High-iron noshing wasn’t a new idea; some railroad rulebooks even included recipes for cooking on coal scoops. Nevertheless, Reader took the tradition Santa Margarita, where it found fast friends in the cowboys who resided at the Ranch. The vaquero, as they’re known, who have grazed in the region over a span of three centuries, are master cuisiniers in their own right. It was these very vaquero who gave us the Santa Maria-style cookout–a brilliant, minimalist approach to barbecue centered around spice-rubbed tri-tip some claim to be the very inspiration for modern California cuisine.
The cowboy and the steam railroader, common men of the past and now iconoclasts of the present, coalesced over this common love of outdoor cooking. Cattlemen grazing the Rancho and the crew of the Pacific Coast Railroad Company frequently indulged in Phil’s savory steaks and Dutch Oven stews. Young college-age firemen with their growing “starving student” appetites were always encouraged to eat more, with the scraps saved for a trio of pouncing pugs. Rarely did one ever leave hungry–nor without a good story. After dinner, with the coals still hot, the Hibachi assumed its second role as a fire pit, setting the perfect mood for tales of steam, spirits and the Rancho’s fascinating 200+ year history.
As these gatherings of grilled glee garnered even larger audiences, Phil began building more Hibachis for family and friends–even charity auctions across California. One such offering caught the attention of the then-Chairman of the California Restaurateur’s Association, who, after being outbid, commissioned Phil to construct him a custom CBH to call his own. True to the nature of any handmade product, each subsequent model CBH carried new, different and improved features. Standard stock sported a square adjustable grill grate, hand rotisserie, dutch oven hooks and hand-forged grilling tools. Next came damper control, cleverly-designed linkage to hold and pour campfire coffee pots and handles crafted from old horseshoes. Blacksmith work become increasingly intricate. Smaller discs were used to produce smaller models, one a scouting buddy was determined to carry from campsite to campsite on his back. Another, a collaborative project with an apprentice designed for an East Coast vacation home, sported a nautical motif, complete with an anchor-shaped tool holder, dock cleat handles and a lipped, oversize base bowl reminiscent of an old whaling pot. Each CBH was truly one of a kind.

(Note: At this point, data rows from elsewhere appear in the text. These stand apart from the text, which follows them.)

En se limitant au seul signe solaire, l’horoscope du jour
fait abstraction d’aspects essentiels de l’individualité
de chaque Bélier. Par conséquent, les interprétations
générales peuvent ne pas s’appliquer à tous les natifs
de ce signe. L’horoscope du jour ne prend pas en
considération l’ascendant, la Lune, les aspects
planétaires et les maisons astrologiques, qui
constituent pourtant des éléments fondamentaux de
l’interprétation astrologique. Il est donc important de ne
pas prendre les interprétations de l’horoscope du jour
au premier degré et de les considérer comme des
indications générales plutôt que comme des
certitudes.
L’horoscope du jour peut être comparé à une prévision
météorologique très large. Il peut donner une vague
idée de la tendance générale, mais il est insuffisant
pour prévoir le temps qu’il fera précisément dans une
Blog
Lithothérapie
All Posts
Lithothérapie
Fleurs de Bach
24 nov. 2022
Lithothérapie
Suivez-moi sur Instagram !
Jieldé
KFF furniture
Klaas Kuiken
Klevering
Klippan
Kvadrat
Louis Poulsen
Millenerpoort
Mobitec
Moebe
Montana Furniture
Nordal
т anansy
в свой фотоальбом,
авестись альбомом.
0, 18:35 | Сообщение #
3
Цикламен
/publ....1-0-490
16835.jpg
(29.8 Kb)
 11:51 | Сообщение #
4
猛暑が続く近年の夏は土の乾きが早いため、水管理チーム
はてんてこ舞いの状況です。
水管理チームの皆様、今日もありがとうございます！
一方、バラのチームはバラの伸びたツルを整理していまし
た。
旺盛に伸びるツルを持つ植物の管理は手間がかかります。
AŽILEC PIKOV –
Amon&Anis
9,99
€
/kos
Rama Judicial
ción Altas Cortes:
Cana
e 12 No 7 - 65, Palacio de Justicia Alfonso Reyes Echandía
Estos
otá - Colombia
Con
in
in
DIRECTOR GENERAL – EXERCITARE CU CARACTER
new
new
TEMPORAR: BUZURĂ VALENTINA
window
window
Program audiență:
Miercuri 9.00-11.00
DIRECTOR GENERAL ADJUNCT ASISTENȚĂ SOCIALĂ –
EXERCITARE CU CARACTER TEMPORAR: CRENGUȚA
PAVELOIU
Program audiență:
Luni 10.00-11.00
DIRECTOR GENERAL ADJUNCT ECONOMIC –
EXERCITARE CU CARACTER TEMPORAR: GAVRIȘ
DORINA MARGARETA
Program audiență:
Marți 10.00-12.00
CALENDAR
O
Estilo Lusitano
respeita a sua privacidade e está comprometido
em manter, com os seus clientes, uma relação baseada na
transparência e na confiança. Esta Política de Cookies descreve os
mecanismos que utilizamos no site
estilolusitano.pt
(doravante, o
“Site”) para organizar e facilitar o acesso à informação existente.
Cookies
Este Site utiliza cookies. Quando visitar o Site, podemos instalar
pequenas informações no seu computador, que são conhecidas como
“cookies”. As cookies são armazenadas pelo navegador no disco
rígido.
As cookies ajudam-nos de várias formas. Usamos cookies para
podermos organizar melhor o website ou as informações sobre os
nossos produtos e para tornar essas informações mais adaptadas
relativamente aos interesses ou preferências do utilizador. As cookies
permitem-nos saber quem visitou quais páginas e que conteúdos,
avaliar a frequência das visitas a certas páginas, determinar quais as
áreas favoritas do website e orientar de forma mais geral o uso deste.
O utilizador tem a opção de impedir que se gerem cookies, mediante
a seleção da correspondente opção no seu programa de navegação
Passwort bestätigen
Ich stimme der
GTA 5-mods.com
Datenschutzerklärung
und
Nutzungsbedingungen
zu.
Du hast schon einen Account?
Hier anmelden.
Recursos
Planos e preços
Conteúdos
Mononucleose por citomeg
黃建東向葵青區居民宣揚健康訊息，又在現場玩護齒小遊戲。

The eclectic fusion of ferroequine and cattle-driving cuisine the Cowboy Hibachi creates continues to delight from California to Colorado to New England. To date, some 20+ have been built with plans for many, many more. Despite all its railroad roots, the CBH remains most true to the ways of the vaquero. These morally-upright cattle drivers were model sustainable citizens whose foresight and stewardship of the land preserved it for all to enjoy. It took a railroader to build it, but with virtually element recycled and repurposed, Phil’s grills in every way embody their spirit in making the most of the land by taking the least from it and existing for so many to enjoy. After all, it is the Cowboy Hibachi!